According to the website "Sleep Education," sleep can be enhanced by following common-sense advice. For example, it remains important to maintain regular routines and schedules avoid stimulating activities and chemicals and create a rest-facilitating bedroom free of noises and distractions. A 2002 paper by F. C. Brown and co-workers offered in "Behavioral Medicine" revealed that irregular sleep schedules, going to bed thirsty, environmental noise and worrying while falling asleep contributed to poor sleep quality in healthy college students. Thus, insomnia can result from poor lifestyle choices.
The results of a 2009 experiment by G. A. Brenes and colleagues offered in the "American Journal of Geriatric Psychiatry" indicated that 90% of patients with general anxiety disorder or those with depression regularly suffered from insomnia. These authors also noted that sleep was worse in older people, which likely reflects the age-related increase in health-related issues.
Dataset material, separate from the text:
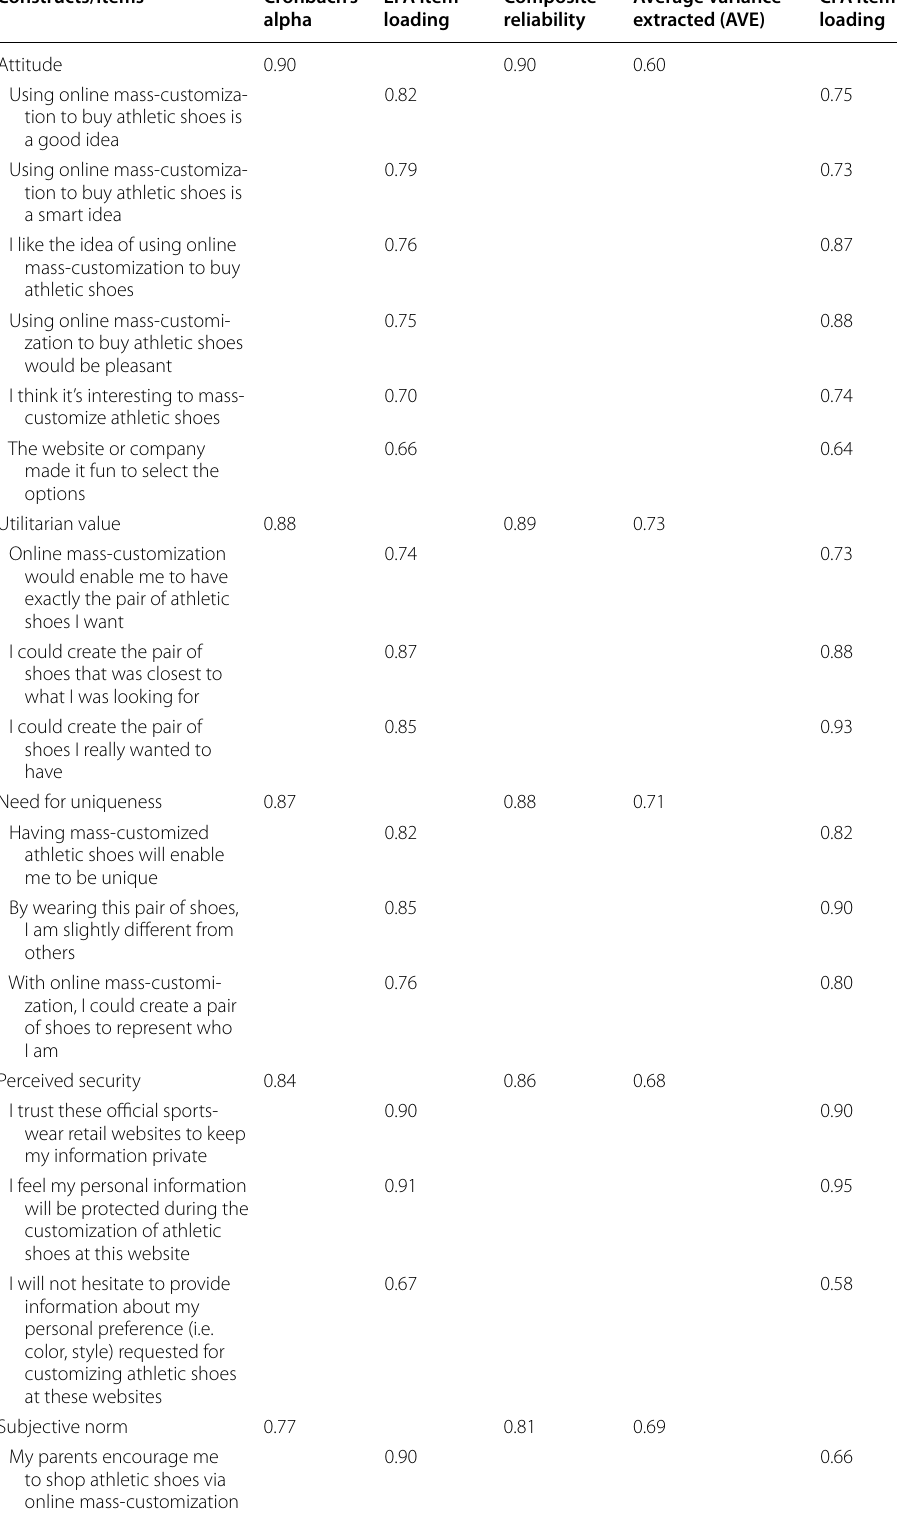
Table 2 Measurement model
L. Belanger and co-workers presented a paper in the 2004 edition of "Journal of Anxiety Disorders" which supports the role of psychological conditions in insomnia. These researchers found that alleviating anxiety improved rest despite sleep not being specifically targeted by the treatments.
A 2010 survey by M. Enomoto and associates published in "General Hospital Psychiatry" looked at people who were hospitalized for medical conditions not directly related to sleep issues. They found that more than 60% of all the 557 inpatients they studied in their sample had insomnia. These researchers also noted that other sleep disorders were often present as well. One third of these patients received hypnotic medications to treat their poor sleep, but these drugs proved effective for less than half of that group. Thus, medical conditions may contribute to poor rest, and simply treating the sleep issues may not prove effective.
A 2010 paper by D. J. Buysse and co-workers presented in "Sleep Medicine Reviews" looked at this issue from the reverse perspective. These authors wanted to determine whether treating insomnia would alleviate certain problems. Their review cited convincing evidence showing that effectively managing insomnia improved psychological conditions such as depression. Yet more data is needed concerning the role of sleep in other situations.